- Work order
Scan the entries for lines with the word "Utilizamos", then copy those lines.

- The data
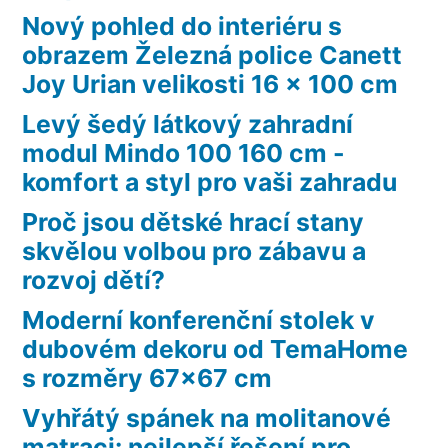
Nový pohled do interiéru s
obrazem Železná police Canett
Joy Urian velikosti 16 x 100 cm
Levý šedý látkový zahradní
modul Mindo 100 160 cm -
komfort a styl pro vaši zahradu
Proč jsou dětské hrací stany
skvělou volbou pro zábavu a
rozvoj dětí?
Moderní konferenční stolek v
dubovém dekoru od TemaHome
s rozměry 67×67 cm
Vyhřátý spánek na molitanové
matraci: nejlepší řešení pro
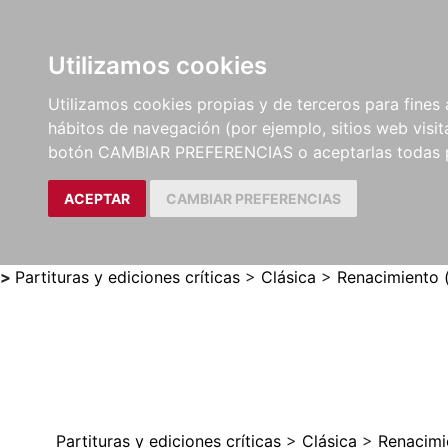
Utilizamos cookies
LIBROS
MÉTODOS Y
PARTITURAS Y EDICION
Utilizamos cookies propias y de terceros para fines 
EJERCICIOS
CRÍTICAS
hábitos de navegación (por ejemplo, sitios web visi
botón CAMBIAR PREFERENCIAS o aceptarlas todas 
ACEPTAR
CAMBIAR PREFERENCIAS
>
Partituras y ediciones críticas
>
Clásica
>
Renacimiento 
Partituras y ediciones críticas
>
Clásica
>
Renacimi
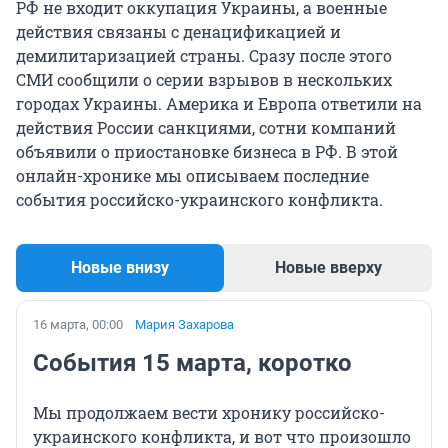
РФ не входит оккупация Украины, а военные
действия связаны с денацификацией и
демилитаризацией страны. Сразу после этого
СМИ сообщили о серии взрывов в нескольких
городах Украины. Америка и Европа ответили на
действия России санкциями, сотни компаний
объявили о приостановке бизнеса в РФ. В этой
онлайн-хронике мы описываем последние
события российско-украинского конфликта.
Новые внизу
Новые вверху
16 марта, 00:00
Мария Захарова
События 15 марта, коротко
Мы продолжаем вести хронику российско-
украинского конфликта, и вот что произошло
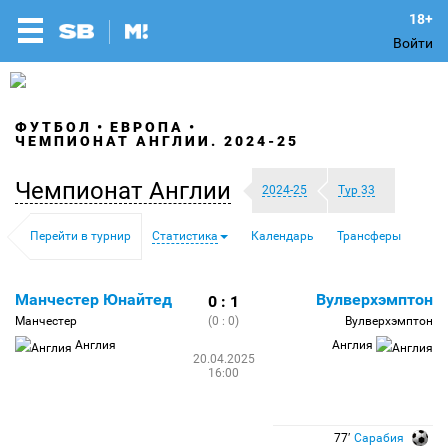
Войти
ФУТБОЛ
ЕВРОПА
ЧЕМПИОНАТ АНГЛИИ. 2024-25
Чемпионат Англии
2024-25
Тур 33
Перейти в турнир
Статистика
Календарь
Трансферы
Манчестер Юнайтед
Вулверхэмптон
0 : 1
Манчестер
(0 : 0)
Вулверхэмптон
Англия
Англия
20.04.2025
16:00
77′
Сарабия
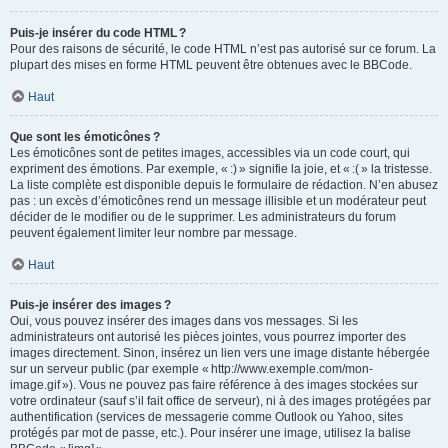
Puis-je insérer du code HTML ?
Pour des raisons de sécurité, le code HTML n’est pas autorisé sur ce forum. La
plupart des mises en forme HTML peuvent être obtenues avec le BBCode.
Haut
Que sont les émoticônes ?
Les émoticônes sont de petites images, accessibles via un code court, qui
expriment des émotions. Par exemple, « :) » signifie la joie, et « :( » la tristesse.
La liste complète est disponible depuis le formulaire de rédaction. N’en abusez
pas : un excès d’émoticônes rend un message illisible et un modérateur peut
décider de le modifier ou de le supprimer. Les administrateurs du forum
peuvent également limiter leur nombre par message.
Haut
Puis-je insérer des images ?
Oui, vous pouvez insérer des images dans vos messages. Si les
administrateurs ont autorisé les pièces jointes, vous pourrez importer des
images directement. Sinon, insérez un lien vers une image distante hébergée
sur un serveur public (par exemple « http://www.exemple.com/mon-
image.gif »). Vous ne pouvez pas faire référence à des images stockées sur
votre ordinateur (sauf s’il fait office de serveur), ni à des images protégées par
authentification (services de messagerie comme Outlook ou Yahoo, sites
protégés par mot de passe, etc.). Pour insérer une image, utilisez la balise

- Exercise result
Utilizamos cookies
Utilizamos cookies propias y de terceros para fines 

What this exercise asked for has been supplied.